Today's popular notions reduce forgiveness to little more than mental and emotional gymnastics on the part of the victim, without regard to the presence or disposition of the offender. When victims are instructed that this kind of forgiveness is the "only" way to heal from an offense, they are charged with directing their charitable emotions toward an offender with no expectation of repentance or reparation.

For Christians who seek a thorough understanding of biblical forgiveness, I offer this litmus test. See if you can take some of today's popular notions about forgiveness and put them in the mouth of Jesus. Do they fit?

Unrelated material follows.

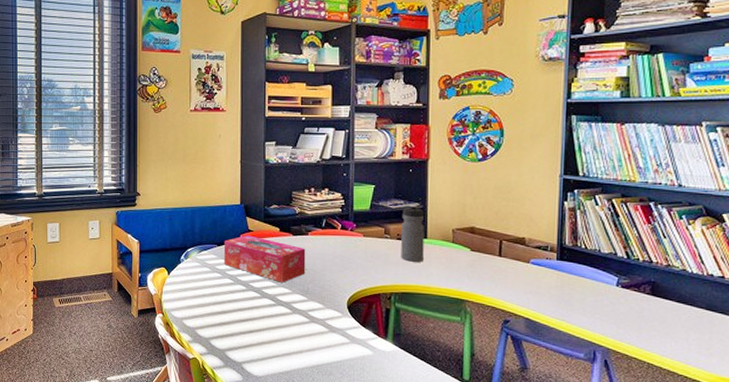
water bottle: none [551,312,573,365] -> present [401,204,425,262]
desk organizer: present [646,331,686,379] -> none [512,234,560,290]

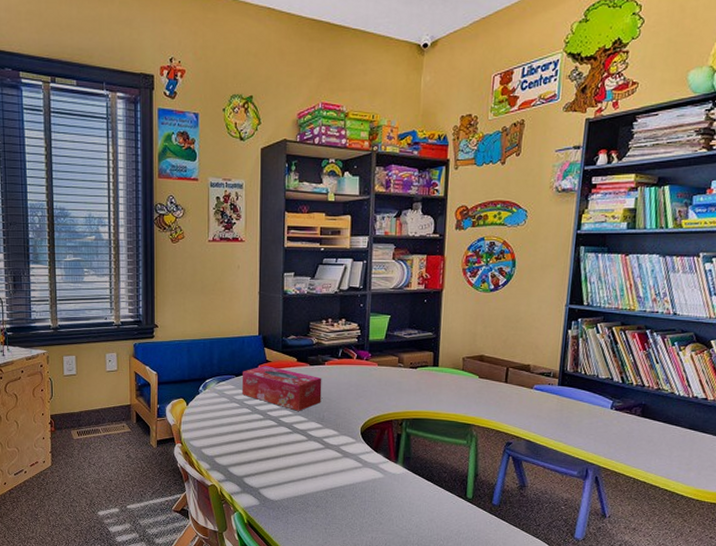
water bottle: present [401,204,425,262] -> none [413,333,437,389]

"Forgive us our debts as we forgive our debtors, for forgiveness is the best form of self-interest." Or, "If the same person sins against you seven times a day, and turns back to you seven times and says, 'I repent,' you must forgive, because forgiveness is how you cut a malignant tumor out of your inner life." Or, even Jesus' prayer from the cross, "Father, forgive them, for forgiveness is a gift I give myself."

Christian proponents of forgiveness can't have it both ways. This is not to say that contemporary therapeutic understandings are incorrect, only that they are inconsistent with the forgiveness teachings of Jesus. Locating forgiveness entirely within the individual pressures victims to manage the entire project of forgiveness themselves without requiring repentance or restitution from offenders.

When forgiveness becomes the emotional task of the victim alone, the corporate and relational nature of crime and other offenses gets lost. Also lost is the corporate and relational nature of forgiveness as presented in Jesus' ministry, replaced by the flood of cheap catharsis and self-satisfaction that comes with the rush of so-called unconditional forgiveness.